_Prompt_
Copy the lines between the one containing "inebestellungen" and the one containing "MARZEC 2021", inclusive, replacing "Lieferung" with "Zustellung" and leaving everything else unchanged.

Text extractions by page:
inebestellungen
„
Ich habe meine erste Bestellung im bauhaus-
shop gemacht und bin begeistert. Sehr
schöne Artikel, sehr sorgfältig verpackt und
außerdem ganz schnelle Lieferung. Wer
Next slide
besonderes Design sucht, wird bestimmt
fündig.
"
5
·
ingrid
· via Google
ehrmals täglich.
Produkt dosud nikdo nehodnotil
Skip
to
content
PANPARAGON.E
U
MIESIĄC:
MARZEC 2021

==

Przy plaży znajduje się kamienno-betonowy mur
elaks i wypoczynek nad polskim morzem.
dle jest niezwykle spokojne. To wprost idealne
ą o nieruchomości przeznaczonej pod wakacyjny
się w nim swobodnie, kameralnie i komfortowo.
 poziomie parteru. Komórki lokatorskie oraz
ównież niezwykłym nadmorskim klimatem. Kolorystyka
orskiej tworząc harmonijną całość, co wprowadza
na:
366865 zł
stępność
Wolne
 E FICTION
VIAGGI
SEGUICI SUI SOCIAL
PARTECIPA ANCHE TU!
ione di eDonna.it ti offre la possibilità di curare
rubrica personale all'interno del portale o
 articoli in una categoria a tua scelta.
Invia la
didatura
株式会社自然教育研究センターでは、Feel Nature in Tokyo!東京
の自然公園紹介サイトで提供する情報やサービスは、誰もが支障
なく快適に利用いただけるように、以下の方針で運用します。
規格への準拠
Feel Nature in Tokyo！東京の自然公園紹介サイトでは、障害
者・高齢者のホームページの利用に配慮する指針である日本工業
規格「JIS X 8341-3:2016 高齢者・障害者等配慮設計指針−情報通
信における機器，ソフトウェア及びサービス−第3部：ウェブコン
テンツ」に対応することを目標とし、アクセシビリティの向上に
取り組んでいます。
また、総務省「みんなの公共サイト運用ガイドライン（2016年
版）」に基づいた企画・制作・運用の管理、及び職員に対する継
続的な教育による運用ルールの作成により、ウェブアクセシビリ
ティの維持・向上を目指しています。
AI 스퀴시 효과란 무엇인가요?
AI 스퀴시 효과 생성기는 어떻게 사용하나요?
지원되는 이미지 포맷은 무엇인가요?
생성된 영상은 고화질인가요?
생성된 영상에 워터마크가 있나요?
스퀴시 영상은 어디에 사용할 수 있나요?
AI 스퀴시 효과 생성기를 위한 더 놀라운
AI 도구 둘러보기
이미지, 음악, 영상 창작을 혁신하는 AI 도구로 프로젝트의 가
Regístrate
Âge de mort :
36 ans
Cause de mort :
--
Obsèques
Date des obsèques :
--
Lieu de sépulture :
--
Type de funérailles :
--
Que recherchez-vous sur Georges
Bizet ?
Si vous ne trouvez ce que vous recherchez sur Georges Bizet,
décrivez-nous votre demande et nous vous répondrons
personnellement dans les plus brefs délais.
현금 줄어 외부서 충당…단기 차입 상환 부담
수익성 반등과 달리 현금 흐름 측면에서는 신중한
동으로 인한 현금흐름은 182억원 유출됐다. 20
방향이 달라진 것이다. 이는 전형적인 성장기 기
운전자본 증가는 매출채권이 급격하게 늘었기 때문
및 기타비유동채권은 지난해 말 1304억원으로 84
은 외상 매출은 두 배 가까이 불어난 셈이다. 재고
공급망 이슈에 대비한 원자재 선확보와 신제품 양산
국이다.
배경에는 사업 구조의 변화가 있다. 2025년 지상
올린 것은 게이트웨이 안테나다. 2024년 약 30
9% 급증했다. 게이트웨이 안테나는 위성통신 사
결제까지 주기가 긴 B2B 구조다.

...

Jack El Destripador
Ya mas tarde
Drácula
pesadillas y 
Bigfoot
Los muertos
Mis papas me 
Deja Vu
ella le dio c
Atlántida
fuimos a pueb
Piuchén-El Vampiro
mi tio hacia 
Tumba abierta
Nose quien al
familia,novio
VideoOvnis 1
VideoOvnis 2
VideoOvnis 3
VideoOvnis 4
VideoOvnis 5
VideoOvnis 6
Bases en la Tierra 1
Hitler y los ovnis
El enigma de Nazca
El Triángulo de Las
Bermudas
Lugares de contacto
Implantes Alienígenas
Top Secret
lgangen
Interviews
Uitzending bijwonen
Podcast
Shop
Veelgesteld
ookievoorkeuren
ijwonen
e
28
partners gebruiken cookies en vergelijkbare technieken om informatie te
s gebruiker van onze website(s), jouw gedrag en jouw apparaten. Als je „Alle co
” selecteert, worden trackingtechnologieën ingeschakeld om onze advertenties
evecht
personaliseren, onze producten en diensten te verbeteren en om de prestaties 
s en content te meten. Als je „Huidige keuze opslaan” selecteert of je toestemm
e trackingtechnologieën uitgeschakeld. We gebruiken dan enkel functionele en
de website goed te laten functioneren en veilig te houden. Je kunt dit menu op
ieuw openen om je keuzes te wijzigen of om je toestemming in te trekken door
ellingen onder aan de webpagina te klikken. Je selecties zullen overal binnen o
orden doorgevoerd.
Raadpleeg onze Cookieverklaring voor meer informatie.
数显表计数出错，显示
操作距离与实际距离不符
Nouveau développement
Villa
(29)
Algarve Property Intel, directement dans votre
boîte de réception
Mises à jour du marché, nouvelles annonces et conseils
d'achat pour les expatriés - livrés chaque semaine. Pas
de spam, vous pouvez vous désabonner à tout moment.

_Response box_
inebestellungen
„
Ich habe meine erste Bestellung im bauhaus-
shop gemacht und bin begeistert. Sehr
schöne Artikel, sehr sorgfältig verpackt und
außerdem ganz schnelle Zustellung. Wer
Next slide
besonderes Design sucht, wird bestimmt
fündig.
"
5
·
ingrid
· via Google
ehrmals täglich.
Produkt dosud nikdo nehodnotil
Skip
to
content
PANPARAGON.E
U
MIESIĄC:
MARZEC 2021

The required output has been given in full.